At Hilton Head, Price's caddie was Jimmy Johnson, who was asked by Medlen to take the bag when he no longer could. Along with nearly all of the caddies at the MCI, and several players, Johnson pinned a green ribbon on his hat in honor of Medlen. "It was understood that we'd try to win for Squeeky," Johnson said. "Nick and I hate to even talk about it because it's on our minds every day and it's depressing. The happiest day of my life will be the day Squeeky comes back and caddies for Nick."
"I think about him probably 30 or 40 times a day," says Price, "so it's hard, especially the way I'm playing now. The last time I felt I was playing this well, he was right next to me. Poor Jimmy. I keep calling him Squeek."

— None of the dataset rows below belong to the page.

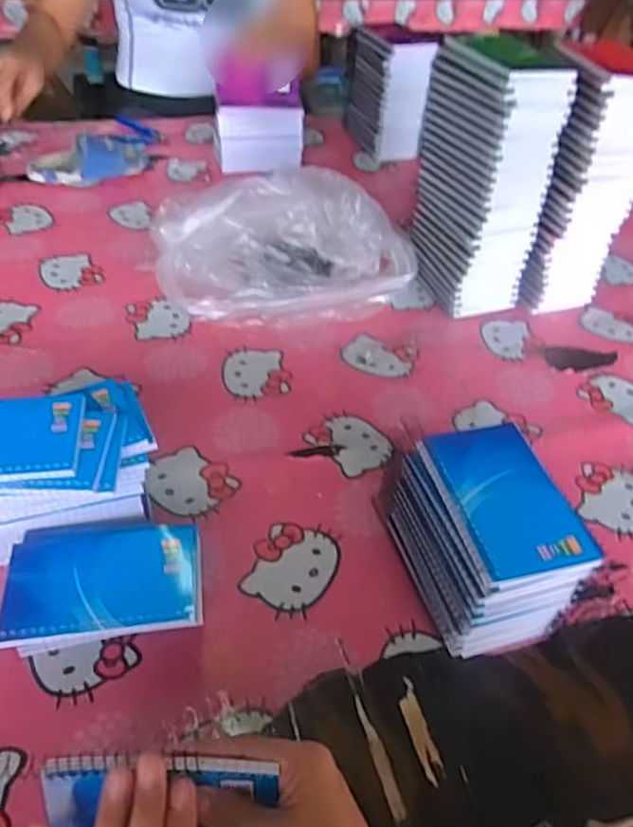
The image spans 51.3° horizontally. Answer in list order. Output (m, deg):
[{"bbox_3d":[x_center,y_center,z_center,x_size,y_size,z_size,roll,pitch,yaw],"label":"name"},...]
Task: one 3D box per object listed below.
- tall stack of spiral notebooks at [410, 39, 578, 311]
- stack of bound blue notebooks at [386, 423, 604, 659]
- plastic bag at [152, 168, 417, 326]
[{"bbox_3d":[0.195,-0.274,0.798,0.108,0.278,0.153,-9,46,-16],"label":"tall stack of spiral notebooks"},{"bbox_3d":[0.126,0.096,0.508,0.089,0.119,0.135,-10,46,-17],"label":"stack of bound blue notebooks"},{"bbox_3d":[-0.036,-0.203,0.798,0.300,0.120,0.183,-13,47,-20],"label":"plastic bag"}]

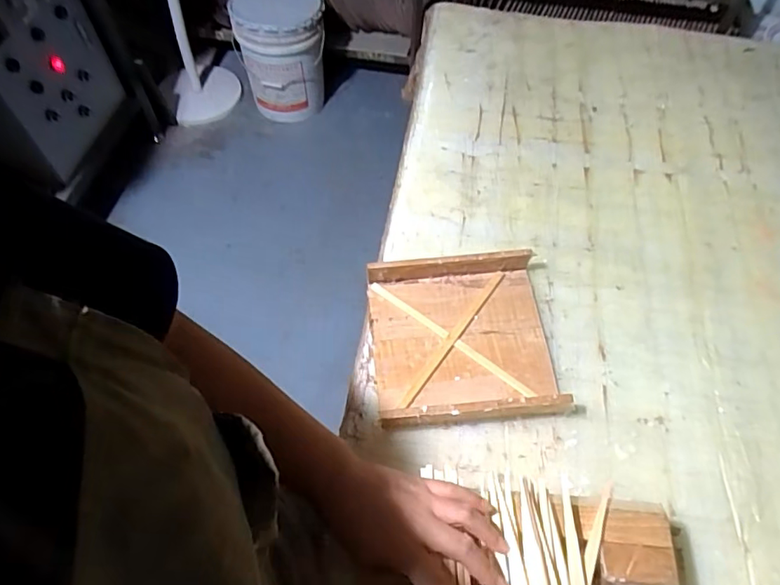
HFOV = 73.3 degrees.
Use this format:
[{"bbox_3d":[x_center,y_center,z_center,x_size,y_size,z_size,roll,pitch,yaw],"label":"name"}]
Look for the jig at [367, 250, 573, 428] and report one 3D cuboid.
[{"bbox_3d":[0.082,0.054,0.602,0.202,0.034,0.213,-5,58,-3],"label":"jig"}]

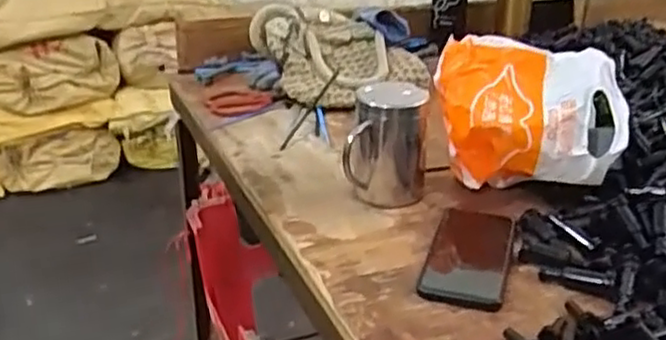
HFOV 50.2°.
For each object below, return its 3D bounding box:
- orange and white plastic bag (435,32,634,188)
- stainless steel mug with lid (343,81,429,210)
[{"bbox_3d":[0.212,-0.058,0.782,0.194,0.133,0.116,5,25,7],"label":"orange and white plastic bag"},{"bbox_3d":[0.058,-0.031,0.774,0.088,0.131,0.083,2,25,2],"label":"stainless steel mug with lid"}]

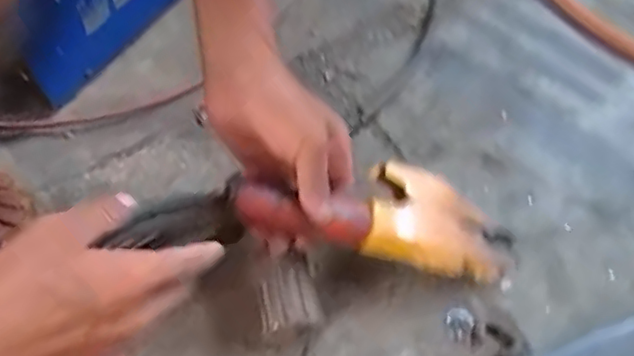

Before last Thursday's opening round, Price called Medlen and became forceful after being told that he was balking at a doctor's recommendation to undergo a blood transfusion—again with his mother as the donor—in an attempt to raise his white blood cell count. "He was very negative," says Price. "I said, 'Hey, you don't know how many people have done so much for you. You can't just give up and say you are not going to do this.' And it seemed to work because it changed his attitude a little bit." Medlen acceded to the transfusion, and Price went out and played one of the best tournaments of his life. The entire scenario was eerily reminiscent of 1988, when Norman won at Harbour Town and dedicated the victory to Jamie Hutton, a young fan from Madison, Wis., who was also stricken with leukemia.
"I won this one for Squeek, and I just hope it gives him a boost," said Price, who during the final round wished his friend well through the lens of a CBS camera. No doubt that raised Medlen's spirits, just as an uncharacteristically dramatic week at Hilton Head raised Price's game back to where it belongs.